¿Ante quién tengo que reclamar en caso de litigio derivado de un transporte?

EL ROTT Y EL CONVENIO CMR PREVÉN SUPUESTOS DIFERENTES DE COMPETENCIA EN CASO DE CONFLICTO/S DERIVADO/S DE LA EJECUCIÓN DE UN CONTRATO TERRESTRE DE MERCANCÍAS, NACIONAL O INTERNACIONAL.

No es extraño que, como consecuencia de la prestación de un servicio de transporte, una vez materializado o durante su ejecución, incluso antes de llegar a iniciarse, surjan problemas que, en un momento determinado, puedan llevar a la necesidad de recurrir a los Tribunales, en aras por alcanzar una solución a los mismos.

Y así, circunstancias tales como el impago del precio, la existencia de daños en las mercancías o el retraso en su entrega, hasta la falta de puesta a disposición de las mismas para su traslado, entre otras muchas, resultan ser situaciones que habitualmente dan lugar a conflictos entre las diferentes partes intervinientes en un contrato de transporte por carretera.

Por ello, llegado el caso nos preguntarnos, ¿Ante quién tengo que reclamar si no consigo solucionar el problema? Porque, obsérvese que cualquier servicio de transporte nace en un sitio y termina en otro, pero además puede ser y así ocurre en muchas ocasiones que alguno o todos de los sujetos del contrato (cargador, transportista, destinatario,…) tengan su domicilio o residencia habitual en distintos Estados miembros de la Unión Europea, por lo que no parece fácil en principio determinar el Tribunal competente para conocer de un conflicto. Pues bien, en el caso del transporte nacional, el artículo 7 del Reglamento de Ordenación de los Transportes Terrestres (ROTT), en su apartado segundo determina la competencia de las Juntas Arbitrales del Transporte correspondientes “a/ lugar de origen o destino”, o “el de celebración del correspondiente contrato”, “a elección del peticionario o demandante, salvo que expresamente y por escrito se haya pactado la sumisión a una junta concreta”.

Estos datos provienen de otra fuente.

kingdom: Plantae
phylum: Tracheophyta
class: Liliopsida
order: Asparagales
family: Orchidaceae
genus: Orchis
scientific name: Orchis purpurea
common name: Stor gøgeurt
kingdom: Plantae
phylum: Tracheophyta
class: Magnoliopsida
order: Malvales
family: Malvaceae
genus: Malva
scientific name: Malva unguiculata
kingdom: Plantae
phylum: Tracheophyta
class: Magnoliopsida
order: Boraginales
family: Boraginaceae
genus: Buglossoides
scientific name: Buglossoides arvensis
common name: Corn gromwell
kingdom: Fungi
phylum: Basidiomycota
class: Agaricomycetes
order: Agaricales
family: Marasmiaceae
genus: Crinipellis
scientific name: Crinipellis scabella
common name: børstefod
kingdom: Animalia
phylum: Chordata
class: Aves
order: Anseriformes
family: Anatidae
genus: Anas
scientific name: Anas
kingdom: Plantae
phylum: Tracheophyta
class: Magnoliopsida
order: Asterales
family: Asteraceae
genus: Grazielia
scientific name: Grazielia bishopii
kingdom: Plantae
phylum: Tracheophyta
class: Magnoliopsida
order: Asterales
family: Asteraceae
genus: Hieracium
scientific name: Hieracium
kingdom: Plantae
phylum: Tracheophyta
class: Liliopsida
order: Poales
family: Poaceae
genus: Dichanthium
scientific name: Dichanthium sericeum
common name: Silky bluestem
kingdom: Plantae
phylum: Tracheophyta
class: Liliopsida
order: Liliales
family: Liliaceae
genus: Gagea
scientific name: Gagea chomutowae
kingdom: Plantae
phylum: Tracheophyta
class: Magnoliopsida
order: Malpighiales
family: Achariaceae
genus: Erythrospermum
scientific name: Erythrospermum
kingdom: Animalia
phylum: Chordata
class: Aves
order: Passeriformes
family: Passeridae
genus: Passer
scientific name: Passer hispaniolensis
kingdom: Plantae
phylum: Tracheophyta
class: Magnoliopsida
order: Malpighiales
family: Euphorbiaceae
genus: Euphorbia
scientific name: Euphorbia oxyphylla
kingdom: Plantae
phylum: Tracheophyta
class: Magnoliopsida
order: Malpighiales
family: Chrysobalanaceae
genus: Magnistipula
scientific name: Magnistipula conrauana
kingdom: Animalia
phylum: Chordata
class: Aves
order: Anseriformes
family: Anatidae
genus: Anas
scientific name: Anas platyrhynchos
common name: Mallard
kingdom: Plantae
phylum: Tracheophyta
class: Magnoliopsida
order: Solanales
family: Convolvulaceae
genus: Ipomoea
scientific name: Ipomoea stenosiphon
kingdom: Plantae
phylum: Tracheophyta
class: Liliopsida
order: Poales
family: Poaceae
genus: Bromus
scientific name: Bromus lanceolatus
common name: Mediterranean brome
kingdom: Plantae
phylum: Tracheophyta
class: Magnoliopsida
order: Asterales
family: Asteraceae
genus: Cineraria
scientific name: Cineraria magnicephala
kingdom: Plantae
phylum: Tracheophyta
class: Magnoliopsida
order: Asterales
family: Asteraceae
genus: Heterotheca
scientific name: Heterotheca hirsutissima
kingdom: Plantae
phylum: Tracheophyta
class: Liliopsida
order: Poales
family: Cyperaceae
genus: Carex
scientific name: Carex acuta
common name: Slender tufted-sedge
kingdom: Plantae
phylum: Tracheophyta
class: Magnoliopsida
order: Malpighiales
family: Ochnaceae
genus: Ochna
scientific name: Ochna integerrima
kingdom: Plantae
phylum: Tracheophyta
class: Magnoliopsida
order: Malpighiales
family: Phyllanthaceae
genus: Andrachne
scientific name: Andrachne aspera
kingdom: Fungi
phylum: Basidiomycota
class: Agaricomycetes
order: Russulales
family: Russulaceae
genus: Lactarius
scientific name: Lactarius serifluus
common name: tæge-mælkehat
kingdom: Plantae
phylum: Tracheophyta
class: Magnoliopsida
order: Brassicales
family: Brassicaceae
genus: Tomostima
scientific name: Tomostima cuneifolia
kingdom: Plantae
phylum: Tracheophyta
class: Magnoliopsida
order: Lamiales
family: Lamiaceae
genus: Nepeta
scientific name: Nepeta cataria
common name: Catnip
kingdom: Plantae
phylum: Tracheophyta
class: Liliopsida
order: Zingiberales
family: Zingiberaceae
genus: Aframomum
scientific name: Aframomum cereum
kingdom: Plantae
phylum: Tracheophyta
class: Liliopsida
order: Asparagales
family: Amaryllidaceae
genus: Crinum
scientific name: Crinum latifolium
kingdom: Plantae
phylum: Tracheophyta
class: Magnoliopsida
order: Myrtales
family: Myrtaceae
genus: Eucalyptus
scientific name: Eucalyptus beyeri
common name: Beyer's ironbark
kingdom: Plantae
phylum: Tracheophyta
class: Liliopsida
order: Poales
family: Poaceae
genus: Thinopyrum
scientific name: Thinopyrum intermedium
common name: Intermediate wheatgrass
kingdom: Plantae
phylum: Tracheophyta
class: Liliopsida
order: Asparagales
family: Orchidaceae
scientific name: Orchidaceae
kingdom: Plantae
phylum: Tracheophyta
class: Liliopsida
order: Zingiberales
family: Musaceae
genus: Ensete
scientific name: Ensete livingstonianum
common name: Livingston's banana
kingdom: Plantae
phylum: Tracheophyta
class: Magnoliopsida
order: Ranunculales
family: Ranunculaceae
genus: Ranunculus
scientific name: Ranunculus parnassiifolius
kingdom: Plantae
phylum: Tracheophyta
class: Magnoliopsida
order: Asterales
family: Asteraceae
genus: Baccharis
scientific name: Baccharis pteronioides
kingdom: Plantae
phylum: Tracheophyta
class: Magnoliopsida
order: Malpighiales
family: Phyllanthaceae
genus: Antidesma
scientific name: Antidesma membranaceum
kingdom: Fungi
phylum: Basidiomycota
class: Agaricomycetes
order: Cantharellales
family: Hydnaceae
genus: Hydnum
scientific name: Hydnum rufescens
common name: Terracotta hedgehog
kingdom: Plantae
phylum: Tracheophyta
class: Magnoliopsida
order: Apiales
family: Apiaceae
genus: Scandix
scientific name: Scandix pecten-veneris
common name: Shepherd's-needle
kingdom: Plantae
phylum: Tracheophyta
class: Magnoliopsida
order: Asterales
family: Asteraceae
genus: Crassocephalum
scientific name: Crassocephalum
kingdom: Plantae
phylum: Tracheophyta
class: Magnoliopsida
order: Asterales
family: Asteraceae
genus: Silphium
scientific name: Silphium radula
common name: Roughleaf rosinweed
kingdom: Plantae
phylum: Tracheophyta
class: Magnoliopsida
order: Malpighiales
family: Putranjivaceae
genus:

¿Qué significa lo anterior? Pues que, en primer lugar, tendremos que atender a la competencia del lugar que se determine en la Carta de Porte y en caso de no establecerse, el demandante podrá elegir entre acudir a la Junta Arbitral del lugar de carga de la mercancía, del lugar de descarga o de aquel en que se hubiera celebrado el contrato (esta última quizás, es la competencia más difícil de determinar por el hecho de que los contratos de transporte habitualmente se celebran a distancia, telefónicamente o por email, lo que da lugar a las dudas acerca de aquel lugar que se entendería como de eventual celebración del contrato, circunstancia que por su parte y para su resolución nos lleva a la necesidad de acudir a la interpretación de otras normas como son el Código de Comercio o la Ley de Servicios de la Sociedad de la Información y de Comercio Electrónico, entre otras). Por otro lado, en el ámbito del transporte internacional, entendido como aquel en el que el lugar de la toma de carga de la mercancía y el de entrega al destinatario están situados en dos países diferentes, uno de los cuales al menos sea contratante del Convenio CMR, determina esta norma en su artículo 31 que “para todos los litigios (…) el demandante podrá escoger, fuera de las jurisdicciones (…) designadas de común acuerdo por las partes del contrato”, las del lugar en que “el demandado tiene su residencia habitual, su domicilio principal o la sucursal o la agencia por intermedio de la cual ha sido concluido el contrato de transporte; o está situado en el fugar en que el transportista se hizo cargo de la mercancía o el lugar designado para la entrega de la misma”, no pudiendo escogerse más que estas jurisdicciones.